All in all, the fight was worth it as it turns out the target I had been focusing on who passed me in lap 2 was indeed a racer in my age category and it was for a podium spot. My time was 6 minutes slower than last year - a lot of that due to being in the back of the pack going into the singletrack. That's the price I had to pay, but I still brought home some hardware. Initial posting of the results had me in 2nd place, but during the 20 minute time frame to dispute results, I guess a rider in my category that had problems with his chip timer was bumped up to 2nd ahead of me and I was moved down to 3rd. The chip had my first two laps at 23:41 and 23:13 and my 4th lap at 23.04 (my third lap was 23.xx). The other guy "in question" who got bumped ahead of me after the protest period had his first lap at 25:44 and his second lap at 25:40. Then his chip went funky and they recorded his final time 6:05 ahead of me. No big deal, I made the podium in spite of my lousy starting position. But something sure seemed fishy out on that island...

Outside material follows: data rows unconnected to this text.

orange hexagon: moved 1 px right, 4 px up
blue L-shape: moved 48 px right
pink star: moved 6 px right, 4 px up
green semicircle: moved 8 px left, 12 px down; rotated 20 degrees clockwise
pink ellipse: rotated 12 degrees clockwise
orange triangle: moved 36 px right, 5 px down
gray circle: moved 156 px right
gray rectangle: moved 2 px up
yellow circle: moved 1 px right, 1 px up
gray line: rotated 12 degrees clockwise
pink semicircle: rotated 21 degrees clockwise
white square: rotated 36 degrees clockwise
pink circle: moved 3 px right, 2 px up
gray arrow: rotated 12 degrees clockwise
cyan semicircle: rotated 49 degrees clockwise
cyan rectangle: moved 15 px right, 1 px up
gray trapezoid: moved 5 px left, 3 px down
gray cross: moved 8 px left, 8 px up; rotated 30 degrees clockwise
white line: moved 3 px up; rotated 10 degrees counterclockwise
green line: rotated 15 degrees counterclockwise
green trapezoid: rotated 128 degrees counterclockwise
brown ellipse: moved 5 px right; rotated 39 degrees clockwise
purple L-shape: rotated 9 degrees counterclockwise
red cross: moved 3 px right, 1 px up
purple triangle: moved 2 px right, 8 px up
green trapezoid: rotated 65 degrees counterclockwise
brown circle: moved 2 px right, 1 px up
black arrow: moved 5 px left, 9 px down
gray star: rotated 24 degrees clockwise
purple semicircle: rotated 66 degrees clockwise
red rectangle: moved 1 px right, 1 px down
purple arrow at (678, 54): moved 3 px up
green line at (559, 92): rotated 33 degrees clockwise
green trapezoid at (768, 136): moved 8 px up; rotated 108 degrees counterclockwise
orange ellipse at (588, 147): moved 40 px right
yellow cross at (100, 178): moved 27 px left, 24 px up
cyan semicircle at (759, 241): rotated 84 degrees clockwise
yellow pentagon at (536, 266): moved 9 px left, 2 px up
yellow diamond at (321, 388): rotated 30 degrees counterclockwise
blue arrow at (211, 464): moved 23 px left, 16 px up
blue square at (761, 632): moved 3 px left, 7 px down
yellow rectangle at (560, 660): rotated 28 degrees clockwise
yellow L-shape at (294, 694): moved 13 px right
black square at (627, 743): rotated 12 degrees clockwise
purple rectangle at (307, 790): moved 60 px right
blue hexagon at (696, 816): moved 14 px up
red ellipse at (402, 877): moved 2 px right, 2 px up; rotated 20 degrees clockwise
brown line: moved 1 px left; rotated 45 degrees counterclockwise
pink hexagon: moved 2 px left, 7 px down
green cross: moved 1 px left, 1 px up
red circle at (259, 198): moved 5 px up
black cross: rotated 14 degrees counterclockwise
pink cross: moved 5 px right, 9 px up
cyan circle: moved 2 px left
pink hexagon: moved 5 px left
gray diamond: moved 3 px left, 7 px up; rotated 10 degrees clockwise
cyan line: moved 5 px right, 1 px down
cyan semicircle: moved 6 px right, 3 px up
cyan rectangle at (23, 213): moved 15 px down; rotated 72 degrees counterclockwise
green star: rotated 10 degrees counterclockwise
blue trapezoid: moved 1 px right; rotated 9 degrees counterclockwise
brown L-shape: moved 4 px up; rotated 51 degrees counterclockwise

I hesitate to rant about it - especially with the experience of race director at Lake Ahquabi. It's difficult for me to believe that I was ahead of him by 2:30 at the 1/2 way point, and he somehow managed to make up the 2:30 and then 6:05 on top of that to outride me by a full 8:35 on the last two laps - especially when I rode the final two laps faster than my first two laps. The Race Director claimed that our third lap time actually was two laps together. Mine read 46:55 which would be consistent that my laps were averaging 23 and change. The guy who got bumped up to second place above me had a third lap reading of 36:20 (which, according to the race director's explanation of the reason the third lap read with such a high number from everyone, means he turned two laps averaging 18:10 after his first two laps of 25.XX and change). NO WAY!!! No CAT II racer - even the overall 1st place winner for all 86 of us turned better than a 19:19 lap on any of the laps. Probably not worth arguing over, but it's no fun being on the short end of an error stick. I guess it will all come out in the wash if it's meant to be - series points be damned whether I got 2nd or 3rd. If the racer in question is at another IMBCS event, I'll pay close attention to our finishing times. ;-]
C'est la vie. It looks like there were a few errors with the chip timing system. Maybe that's pause for concern that the old fashioned way with tear off tags and a finish line chute may be the best "technology" to use.
I stayed for the awards ceremony, had a burger and a brat (I was hungry after 1:33 on the bike at race speed) and watched the CAT 1's race. Kudos to FORC and the event continues to be well attended and a fun one for racers.
Bad weather rolled in as I was packing up and heading out of Moline. Heavy rains and high wind. I finally drove out of the rain, but the wind was really strong out of the south all the way home to Indianola. Made for difficult driving.
After a nice dinner with the family, I did three hours of work to get things ready for taxes. I have to head into today to H&R to get it all going and finished by tomorrow.